Here are a number of things to minimize muscle soreness and general exhaustion from hard workouts:

  1. High Quality Sleep – A good 7-8 hours of consistent sleep is incredibly important to repairing muscle fibers
  2. Replace Fluids – Drink water, sports drinks, or even chocolate milk immediately after class to replace fluids and provide muscles with some energy (in the case of sports drinks and chocolate milk) to begin muscle recovery.  Most students sweat a great deal in class and those lost fluids need to restored.
  3. Eat Properly – Although theories differ on how to maximize muscle recovery via nutrition, a common idea is to eat high-quality proteins and carbohydrates within an hour or so post-exercise (as well as re-hydrate to replace fluids lost – see #2).  Ideally, a tasty variety of meats, nuts, fruits and vegetables along with plenty of water.  Post-workout meals are ideally the largest meal of the day.

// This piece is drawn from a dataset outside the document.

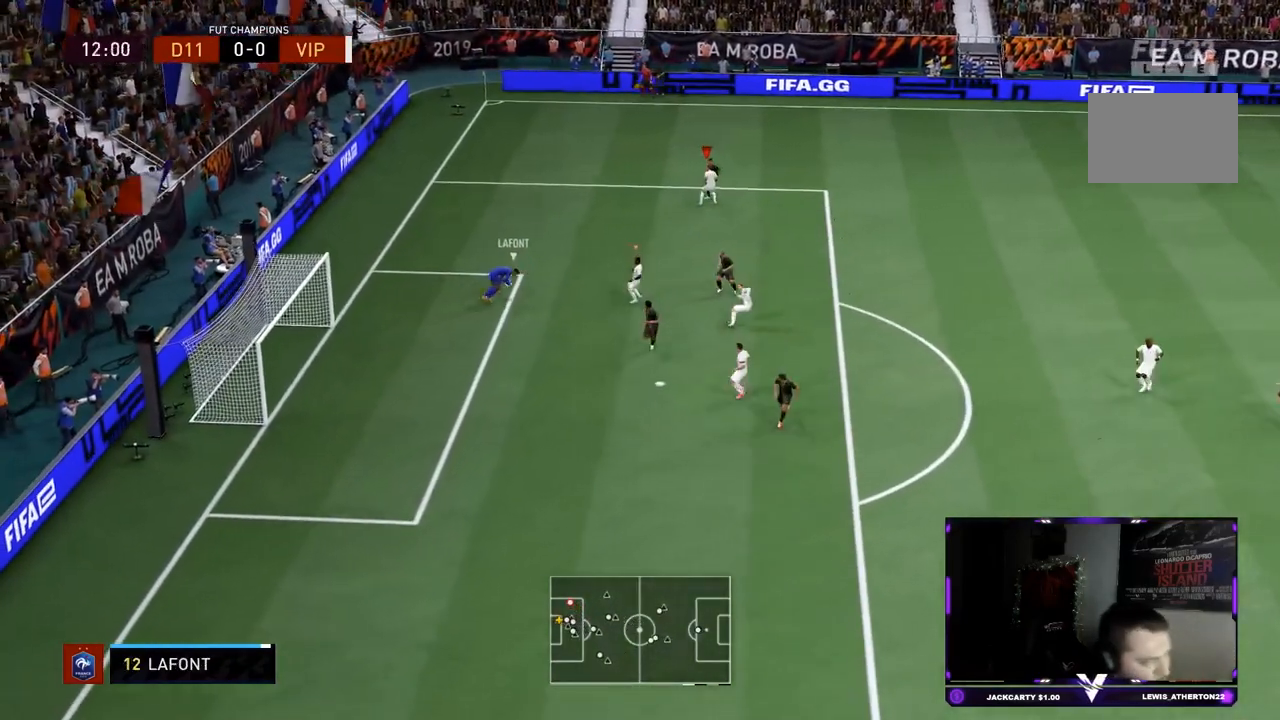
{"buttons": ["R2"], "left_stick": "right", "right_stick": "center", "events": [[50, "left_stick", "right"], [200, "right_stick", "down"], [250, "right_stick", "center"]]}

  4. Take It Easy – When having overly sore muscles, a lighter workout (as opposed to taking a day off) is often very helpful towards recovery as it breaks up the lactic acid in those muscles.  Having another intense workout can be detrimental as the muscles can become exhausted and joints can be exposed to dangerous stress.  Additionally, becoming totally exhausted and wasted can require a good deal of downtime to fully recover from and subjects your body to potential sickness.
  5. Stretching – After class, gently stretch your body.  It doesn’t have to be intense, but it should certainly include the muscles that were worked the hardest.
  6. Massage – Whether self-massaging or having a professional masseuse work on loosening sore muscles, it is good to relax thru massage.  This manual circulation of lactic acid and blood helps promote nutrient and waste product transport throughout the body.  Using a foam roller is an inexpensive way to self-massage yourself consistently.
  7. Ice Baths and Hot Baths –   This is probably more important for professional athletes (getting a high-quality eight hours of sleep is far more important), but can be something you do when getting sore or bruised through training.  The theory is that the extreme temperatures stimulate blood flow in the body and helps flush out waste products from the body.

Train hard and get sore muscles as it’s the sign your trying pushing yourself and getting stronger.  However, spend some time and energy to recover properly so you can train with all your energy the next day!